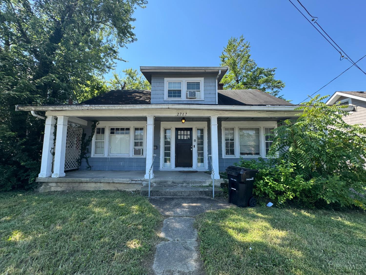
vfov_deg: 85.7
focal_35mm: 14
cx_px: 183
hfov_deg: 102.1
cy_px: 138
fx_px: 148
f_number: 2.2
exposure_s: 1/401
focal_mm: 2.22
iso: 40
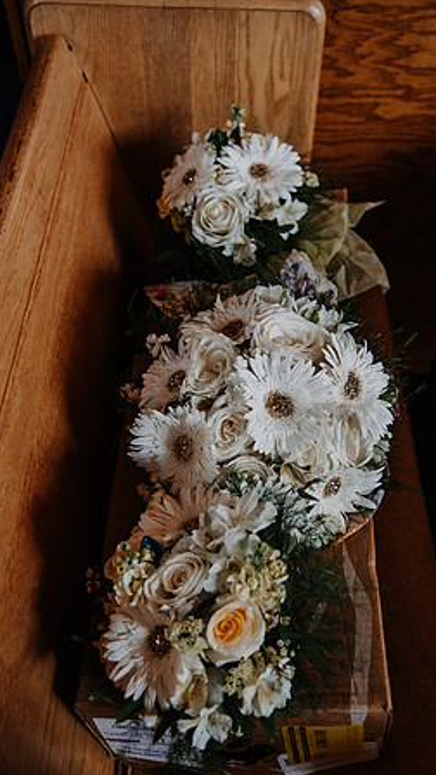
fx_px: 822
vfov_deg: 50.5
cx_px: 237
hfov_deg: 29.7
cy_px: 388
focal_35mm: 40
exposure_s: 1/60
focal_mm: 38
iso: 1250
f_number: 4
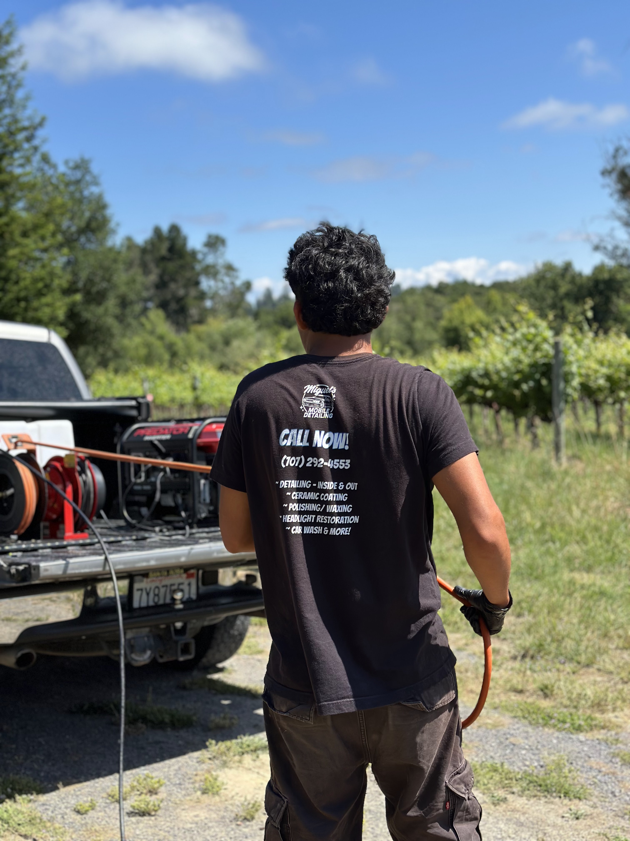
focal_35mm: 48
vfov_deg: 39.7
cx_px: 315
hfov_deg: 30.3
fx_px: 1165
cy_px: 420
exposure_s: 1/3876
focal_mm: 6.86
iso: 100
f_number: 1.78
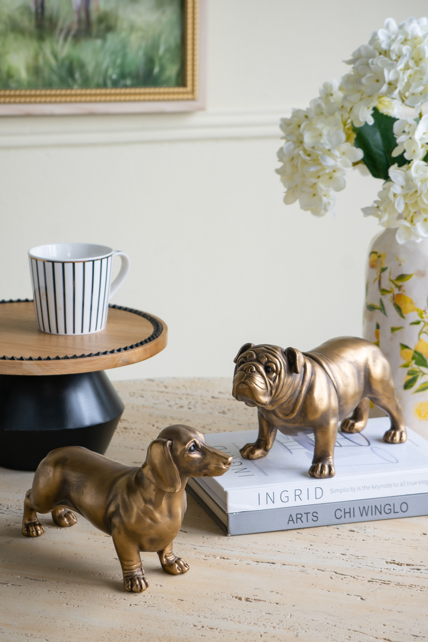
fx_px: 1712
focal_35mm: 96
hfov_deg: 14.3
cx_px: 214
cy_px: 321
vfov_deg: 21.2
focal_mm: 64
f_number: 5.6
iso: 100
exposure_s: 1/15
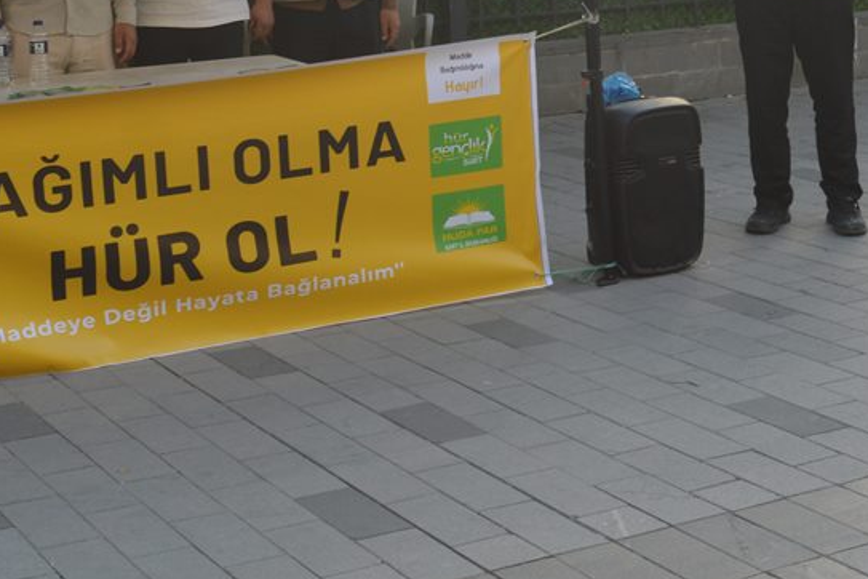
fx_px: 1911
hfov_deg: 25.4
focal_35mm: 79
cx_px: 241
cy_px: -10
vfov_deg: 16.8
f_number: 5.6
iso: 220
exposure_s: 1/125
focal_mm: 21
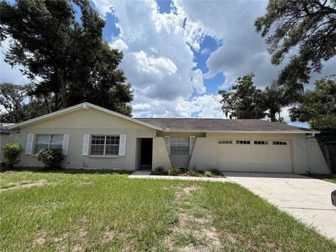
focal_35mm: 14
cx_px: 168
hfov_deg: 102.1
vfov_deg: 85.7
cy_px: 126
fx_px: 136
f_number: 2.2
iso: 20
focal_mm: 2.22
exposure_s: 1/1001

WHAT IS BEING ASKED: Please output, exactly as written, the lines above from the one holding "fx_px: 1165" through the one holding "exposure_s: 1/125", both included, with the pictures omitted.

RESULT FOR THIS EXERCISE:
fx_px: 1165
cy_px: 420
exposure_s: 1/3876
focal_mm: 6.86
iso: 100
f_number: 1.78
fx_px: 1712
focal_35mm: 96
hfov_deg: 14.3
cx_px: 214
cy_px: 321
vfov_deg: 21.2
focal_mm: 64
f_number: 5.6
iso: 100
exposure_s: 1/15
fx_px: 1911
hfov_deg: 25.4
focal_35mm: 79
cx_px: 241
cy_px: -10
vfov_deg: 16.8
f_number: 5.6
iso: 220
exposure_s: 1/125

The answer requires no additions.